This post was written with Claude, and that's not a disclaimer.
I used it to pressure-test my argument, check for fallacies, research anything I needed to verify, and run the final text against a style guide I built, with Claude's help, from my own previously published writing. What you're reading is my thinking, structured by me, expressed in my voice. Claude helped me get there, but didn't get there for me.
The default voice problem
People tried AI for writing, hated the results, and wrote off the tool. Usually with some version of "it doesn't sound like me." That's accurate, because out of the box, it doesn't. It sounds like everyone else who used the same tool without giving it any direction.
The people who can now spot AI-written content immediately are often the same ones who gave up on it: they got burned by the default voice, stopped using it, and now recognize the pattern everywhere. They're identifying a specific default, not making a judgment on the technology. A hammer doesn't drive screws either, and that's not the hammer's fault.
What the smell actually is
The tells are consistent enough that they become hard to miss once you've seen them.
There's the opening gambit: a sweeping scene-setter that says nothing. "In today's world, content is more important than ever." There's the false balance move, where every observation gets immediately hedged into mush: "While X is true, it's also important to consider Y." And there's the em-dash infestation, so common it's been called the ChatGPT dash, where every sentence that could breathe gets interrupted, subdivided, and interrupted again.
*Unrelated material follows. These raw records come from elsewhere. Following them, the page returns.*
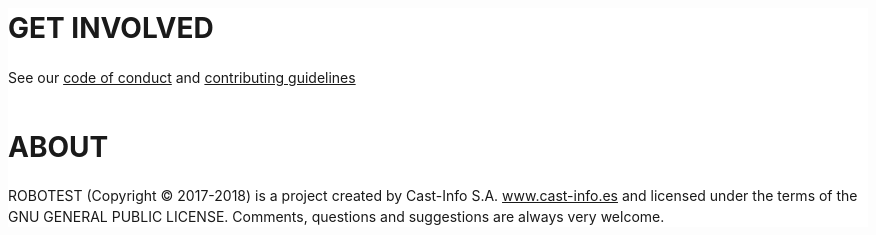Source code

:   
# GET INVOLVED

See our [code of conduct](CODE_OF_CONDUCT.md) and [contributing guidelines](CONTRIBUTING.md) 

# ABOUT

ROBOTEST (Copyright © 2017-2018) is a project created by Cast-Info S.A. www.cast-info.es and licensed under the terms of the GNU GENERAL PUBLIC LICENSE. Comments, questions and suggestions are always very welcome.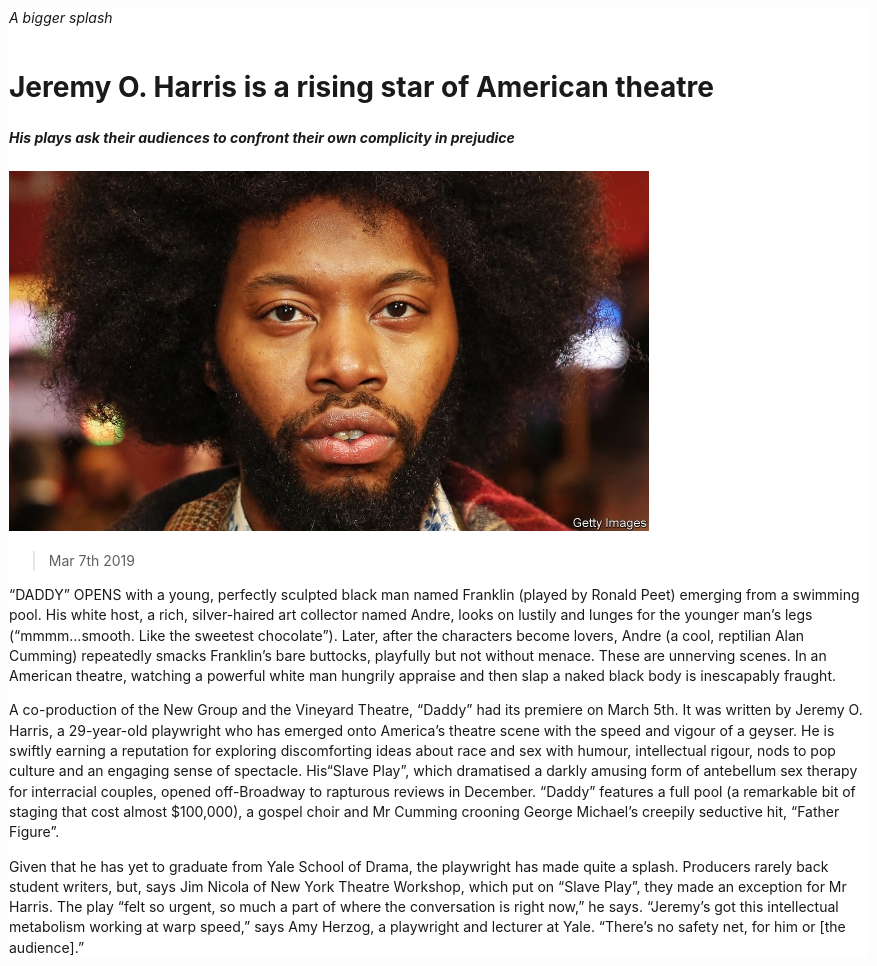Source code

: ###### A bigger splash

# Jeremy O. Harris is a rising star of American theatre 

##### His plays ask their audiences to confront their own complicity in prejudice 

![image](images/20190309_BKP001_0.jpg) 

> Mar 7th 2019 

“DADDY” OPENS with a young, perfectly sculpted black man named Franklin (played by Ronald Peet) emerging from a swimming pool. His white host, a rich, silver-haired art collector named Andre, looks on lustily and lunges for the younger man’s legs (“mmmm…smooth. Like the sweetest chocolate”). Later, after the characters become lovers, Andre (a cool, reptilian Alan Cumming) repeatedly smacks Franklin’s bare buttocks, playfully but not without menace. These are unnerving scenes. In an American theatre, watching a powerful white man hungrily appraise and then slap a naked black body is inescapably fraught. 

A co-production of the New Group and the Vineyard Theatre, “Daddy” had its premiere on March 5th. It was written by Jeremy O. Harris, a 29-year-old playwright who has emerged onto America’s theatre scene with the speed and vigour of a geyser. He is swiftly earning a reputation for exploring discomforting ideas about race and sex with humour, intellectual rigour, nods to pop culture and an engaging sense of spectacle. His“Slave Play”, which dramatised a darkly amusing form of antebellum sex therapy for interracial couples, opened off-Broadway to rapturous reviews in December. “Daddy” features a full pool (a remarkable bit of staging that cost almost $100,000), a gospel choir and Mr Cumming crooning George Michael’s creepily seductive hit, “Father Figure”. 

Given that he has yet to graduate from Yale School of Drama, the playwright has made quite a splash. Producers rarely back student writers, but, says Jim Nicola of New York Theatre Workshop, which put on “Slave Play”, they made an exception for Mr Harris. The play “felt so urgent, so much a part of where the conversation is right now,” he says. “Jeremy’s got this intellectual metabolism working at warp speed,” says Amy Herzog, a playwright and lecturer at Yale. “There’s no safety net, for him or [the audience].”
The problem is with the default, not the technology itself. The model was trained on a lot of content farm output and SEO-optimized blog posts, or at least that's what the defaults suggest, and without a countervailing voice, it produces more of the same. Avoiding AI doesn't solve that; giving it something to work against does.
The style guide is the thing
I built mine from my own published writing. Claude analyzed it, I pushed back on the analysis, we refined it together. Now when I use Claude to help with a post, it knows what I actually sound like: short paragraphs, no em-dashes, no filler phrases, no motivational closer asking you to leave a comment below. It knows what words I don't use and what structural patterns I reach for, so it has something to work with other than the average of the internet.
The result is writing that sounds like me, because the constraints come from me. I bring it my argument and ask it to help me shape it, spot the holes, and clean up the language, rather than feeding it a topic and asking for a post.
The thinking and the judgment are mine. Claude is handling what Claude is good at, which is not having opinions about the thing I'm writing about.
The guide itself isn't finished either. Every post refines it a little, and catching what slipped through is part of how it gets better, which is how any tool improves.
I ran this post through five AI detectors, and four were highly confident no AI was involved; the fifth hedged. The goal was to produce something genuinely mine in terms of tone and argument, not to fool a detector, and apparently that's what the style guide delivers.
The same logic applies to developers
I wrote earlier that a programmer's value is in the thinking, the proximity to the problem, the judgment built up over years of being wrong, not in the typing. AI tools didn't change what the job was; they changed how much time the job now gets, because the typing is handled.
Writing isn't different. If you have something to say and you know how to say it, you now have a tool that handles the parts that were never the point, and that's time back.
The actual question
The only question worth asking is whether the thinking was yours. A lazy, derivative post written entirely by hand is still lazy and derivative, and a sharp, honest post written with significant AI involvement is still sharp and honest. The tool doesn't determine the quality; the process does.